> _WHAT THE EXERCISE ASKS_
Put the lines of the records below into a Markdown table with the columns Row and Line, numbering each row and leaving out blank lines. Begin at the line that has "#### Methods" and stop after the line that has "Randomly place ladders".

+ + +

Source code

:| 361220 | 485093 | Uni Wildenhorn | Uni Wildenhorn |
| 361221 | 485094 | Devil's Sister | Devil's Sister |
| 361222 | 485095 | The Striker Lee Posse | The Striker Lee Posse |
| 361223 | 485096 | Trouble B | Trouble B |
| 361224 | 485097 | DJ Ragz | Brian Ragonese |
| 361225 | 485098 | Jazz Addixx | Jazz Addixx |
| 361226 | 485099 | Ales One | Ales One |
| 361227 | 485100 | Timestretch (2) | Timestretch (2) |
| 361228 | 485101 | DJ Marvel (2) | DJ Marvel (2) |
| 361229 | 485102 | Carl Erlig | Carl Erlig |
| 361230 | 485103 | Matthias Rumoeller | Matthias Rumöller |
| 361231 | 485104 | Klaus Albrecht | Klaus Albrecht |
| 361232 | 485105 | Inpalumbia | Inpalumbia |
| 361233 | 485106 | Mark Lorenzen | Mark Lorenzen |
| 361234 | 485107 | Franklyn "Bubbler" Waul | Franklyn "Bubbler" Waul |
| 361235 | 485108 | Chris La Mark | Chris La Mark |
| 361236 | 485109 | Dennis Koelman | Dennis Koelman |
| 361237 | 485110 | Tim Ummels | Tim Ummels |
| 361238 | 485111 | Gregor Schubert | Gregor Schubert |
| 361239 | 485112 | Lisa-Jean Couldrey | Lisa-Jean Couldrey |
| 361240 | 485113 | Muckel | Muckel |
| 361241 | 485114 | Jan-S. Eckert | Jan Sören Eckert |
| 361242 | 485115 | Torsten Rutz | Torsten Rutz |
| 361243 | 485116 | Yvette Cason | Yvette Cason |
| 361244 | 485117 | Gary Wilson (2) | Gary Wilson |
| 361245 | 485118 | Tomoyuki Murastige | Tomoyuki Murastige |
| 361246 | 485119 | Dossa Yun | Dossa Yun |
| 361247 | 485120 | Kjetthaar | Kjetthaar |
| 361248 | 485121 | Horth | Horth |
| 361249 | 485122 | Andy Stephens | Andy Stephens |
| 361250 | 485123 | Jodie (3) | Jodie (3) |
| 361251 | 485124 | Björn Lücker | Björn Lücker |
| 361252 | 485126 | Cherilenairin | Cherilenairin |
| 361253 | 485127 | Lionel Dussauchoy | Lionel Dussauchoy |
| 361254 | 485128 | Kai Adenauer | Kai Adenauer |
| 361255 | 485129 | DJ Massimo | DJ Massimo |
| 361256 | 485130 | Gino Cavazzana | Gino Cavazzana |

+ + +

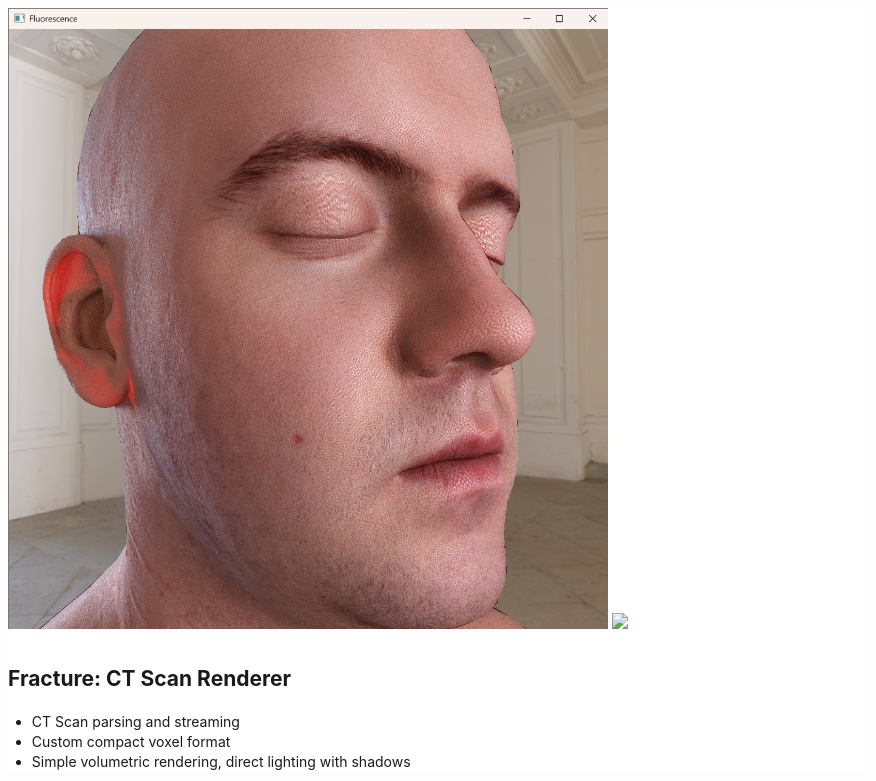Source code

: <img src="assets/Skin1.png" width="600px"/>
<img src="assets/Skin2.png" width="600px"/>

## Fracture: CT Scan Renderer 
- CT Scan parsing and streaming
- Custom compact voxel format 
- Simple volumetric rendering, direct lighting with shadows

+ + +

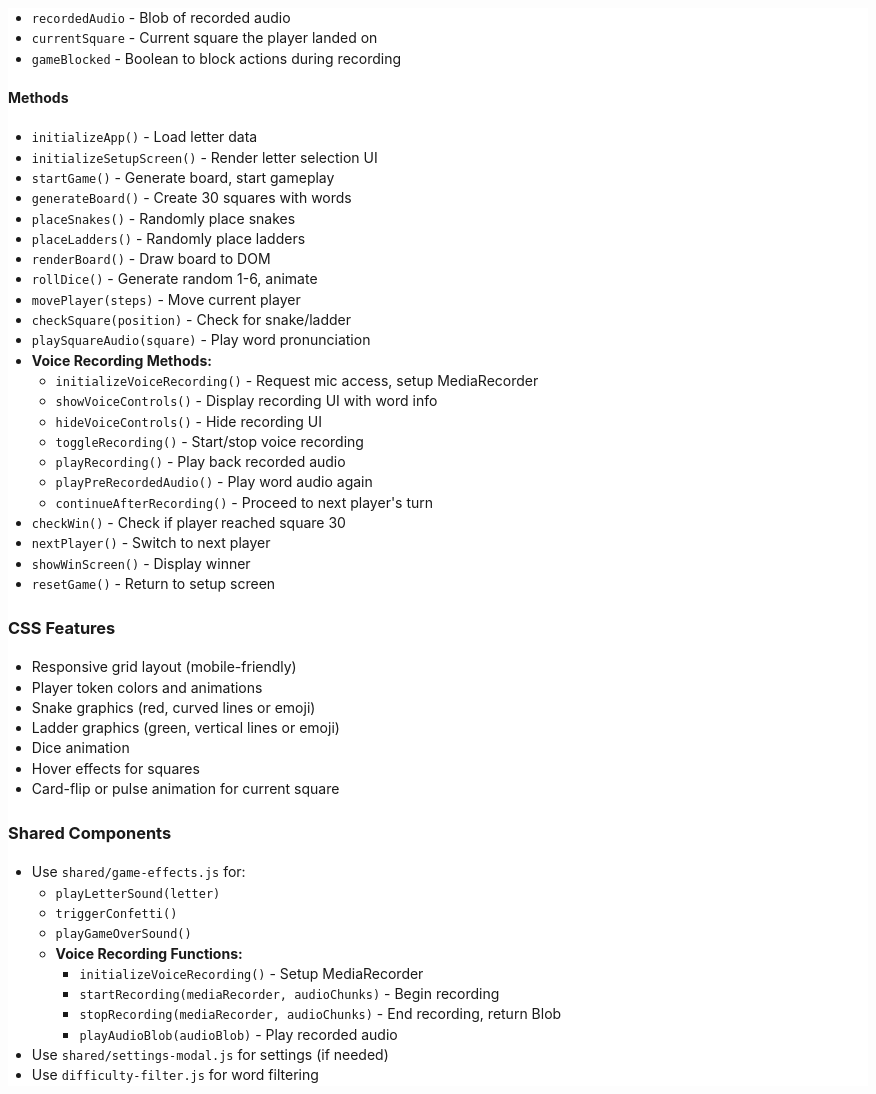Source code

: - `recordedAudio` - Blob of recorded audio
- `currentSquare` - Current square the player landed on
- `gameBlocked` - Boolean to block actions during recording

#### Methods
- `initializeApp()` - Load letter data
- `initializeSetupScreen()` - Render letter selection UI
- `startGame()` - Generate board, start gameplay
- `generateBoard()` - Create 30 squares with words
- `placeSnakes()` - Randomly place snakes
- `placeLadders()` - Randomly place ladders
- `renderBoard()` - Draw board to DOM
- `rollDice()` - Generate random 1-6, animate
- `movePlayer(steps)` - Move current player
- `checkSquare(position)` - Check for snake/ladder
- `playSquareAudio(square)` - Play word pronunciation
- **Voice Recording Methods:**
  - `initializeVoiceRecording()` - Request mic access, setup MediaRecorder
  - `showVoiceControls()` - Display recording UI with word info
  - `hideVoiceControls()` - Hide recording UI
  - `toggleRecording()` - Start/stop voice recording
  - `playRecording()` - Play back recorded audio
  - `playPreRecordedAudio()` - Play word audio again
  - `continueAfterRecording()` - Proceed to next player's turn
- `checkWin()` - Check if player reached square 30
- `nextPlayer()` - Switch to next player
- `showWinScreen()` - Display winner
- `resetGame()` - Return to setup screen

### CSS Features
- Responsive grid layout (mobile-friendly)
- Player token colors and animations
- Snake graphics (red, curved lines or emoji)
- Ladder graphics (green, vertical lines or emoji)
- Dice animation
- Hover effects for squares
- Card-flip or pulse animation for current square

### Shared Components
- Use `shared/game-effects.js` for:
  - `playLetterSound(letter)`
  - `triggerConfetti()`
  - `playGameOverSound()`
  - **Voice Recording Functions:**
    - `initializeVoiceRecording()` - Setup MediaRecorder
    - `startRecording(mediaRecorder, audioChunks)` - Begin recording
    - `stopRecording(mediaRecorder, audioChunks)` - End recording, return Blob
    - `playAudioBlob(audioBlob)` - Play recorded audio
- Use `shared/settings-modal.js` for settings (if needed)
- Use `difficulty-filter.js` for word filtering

+ + +

> _TASK RESPONSE_
| Row | Line |
|---|---|
| 1 | #### Methods |
| 2 | - `initializeApp()` - Load letter data |
| 3 | - `initializeSetupScreen()` - Render letter selection UI |
| 4 | - `startGame()` - Generate board, start gameplay |
| 5 | - `generateBoard()` - Create 30 squares with words |
| 6 | - `placeSnakes()` - Randomly place snakes |
| 7 | - `placeLadders()` - Randomly place ladders |